* What to do
Copy out every text line in the records below, word for word, leaving out the pictures.

Start of Extracted material

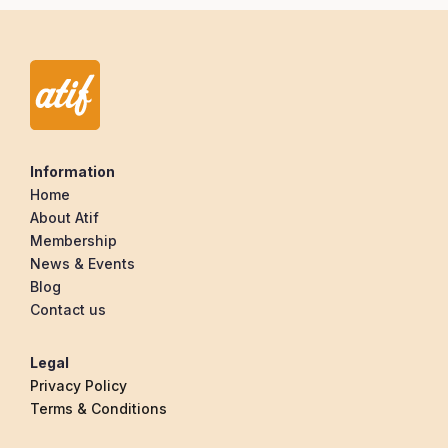
Information
Home
About Atif
Membership
News & Events
Blog
Contact us
Legal
Privacy Policy
Terms & Conditions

End of Extracted material

* Output below
Information
Home
About Atif
Membership
News & Events
Blog
Contact us
Legal
Privacy Policy
Terms & Conditions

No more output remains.